Another novelty is the deckbuilding element to spell loadouts. Characters fit into archetypes – tank, support, or damage dealer – but you can customise their skills (and summons) before each match, choosing from abilities and monsters that you’ve unlocked in previous battles. This is also where Spellcasters Chronicles draws its tactical flexibility, as although there’s no shopping system to gain strength through items, min-maxing spell upgrades can still create distinct builds to press a character’s natural advantages or counter those of an enemy.
It’s still all very strange to be witnessing this stuff in a Quantic Dream game, though the studio claim that Spellcasters Chronicles will still have some kind of meaningful narrative across its season. And that, in places, it may even branch out in response to player decisions. How, exactly, remains vague: game director Gregorie Diaconu says that “Spellcasters Chronicles began as a creative experiment, an opportunity to channel our passion for storytelling into a shared, living world. While very different from our previous titles, it builds on what has always driven us: giving players the power to shape stories – this time in a collective manner.” Which doesn’t explain much.

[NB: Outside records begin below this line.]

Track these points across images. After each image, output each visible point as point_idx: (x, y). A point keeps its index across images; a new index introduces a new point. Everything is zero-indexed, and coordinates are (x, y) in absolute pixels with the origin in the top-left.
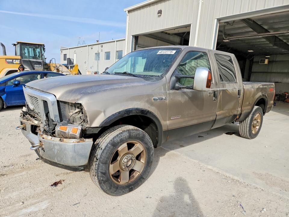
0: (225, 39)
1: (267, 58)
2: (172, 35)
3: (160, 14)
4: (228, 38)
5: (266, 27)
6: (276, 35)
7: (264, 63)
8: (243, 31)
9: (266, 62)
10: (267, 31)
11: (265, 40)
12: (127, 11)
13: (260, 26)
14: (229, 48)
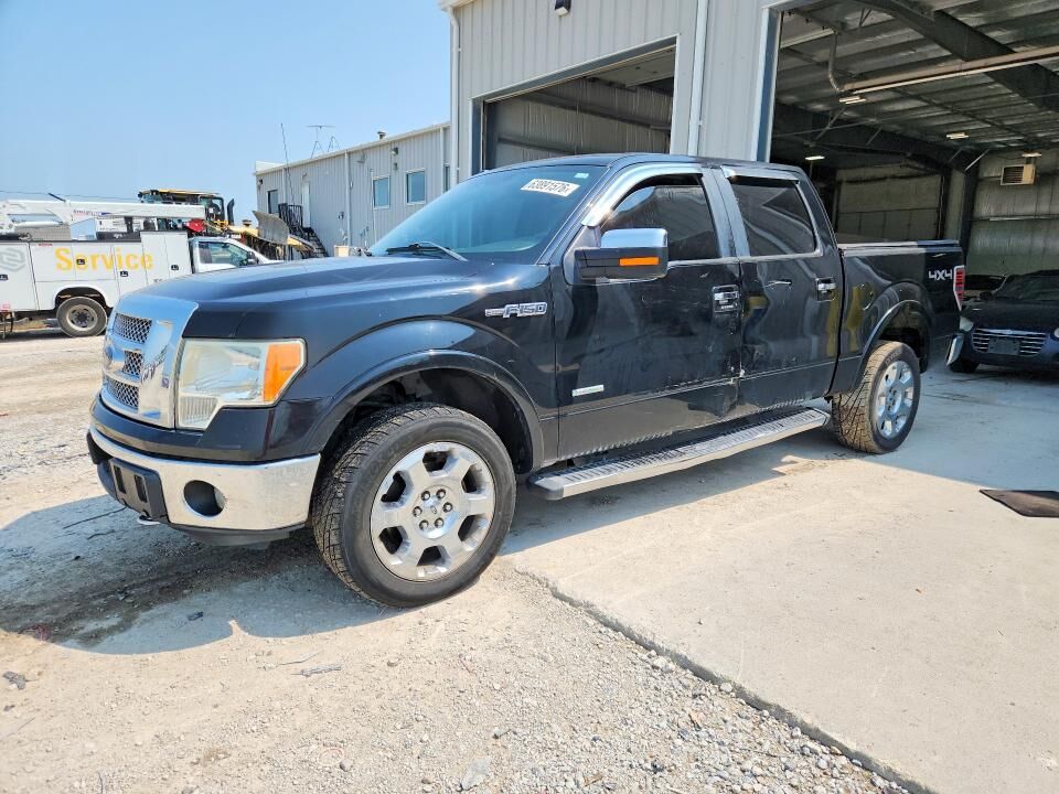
0: (838, 90)
1: (1029, 161)
2: (635, 91)
3: (563, 10)
4: (849, 87)
5: (1000, 36)
7: (1019, 179)
8: (916, 57)
9: (1028, 175)
10: (1006, 49)
12: (450, 9)
13: (975, 32)
14: (872, 129)
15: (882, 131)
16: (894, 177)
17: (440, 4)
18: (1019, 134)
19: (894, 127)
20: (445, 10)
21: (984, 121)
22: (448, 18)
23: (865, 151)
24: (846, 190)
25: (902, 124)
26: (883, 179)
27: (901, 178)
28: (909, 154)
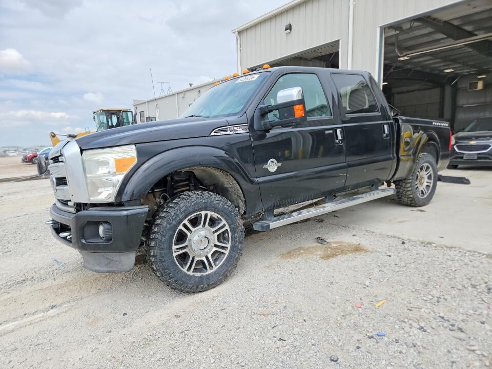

A blurb I found elsewhere in the announcement paperwork is slightly clearer, stating that “Each season, you will face a choice that impacts the gameplay and lore of the game.” I still don’t know how that’d be executed as a series of “collective” choices – voting, maybe? Storytelling by democracy? Not sure about that, no sir. I’ve spent thousands of hours around Dota players and am convinced most of us shouldn’t even be allowed to choose when we leave the house.
I’m also not sure what Spellcasters Chronicles’ chances are in a corner of online play that’s hard enough to break into, let alone survive in. Deadlock is already doing the highly mobile, third-person MOBA thing, and besides Valve pedigree, that offers a generally more interesting and distinctive world than what so far seems like just another broadly-defined fantasy setting. And while the sense of scale looks impressive, especially with two Titans slapping each other about, I worry that summons might be a little too important: a good MOBA satisfies when you gain mastery of your hero, not when you run backup for an AI entity so it can win the game for you.
Still, I haven’t played the thing. Frankly I haven’t played Deadlock in months either, so maybe deep down I’m just a puritan codger who thinks MOBAs should stay top-down like God intended. No release date for Spellcasters Chronicles yet but a closed beta is planned for sometime later this year.
Both this and Star Wars: Eclipse come as Quantic Dream try to patch together some goodwill, following French media reports in 2018 of abusive workplace behaviour and financial irregularities at the Paris-headquartered studio. As our sister site GI.biz reported in 2021, co-founders Guillaume de Fondaumière and David Cage successfully sued newspaper Le Monde for libel, but lost a similar case against Mediapart after the court ruled that the journalists involved “had, for each of the accusations, enough factual evidence.”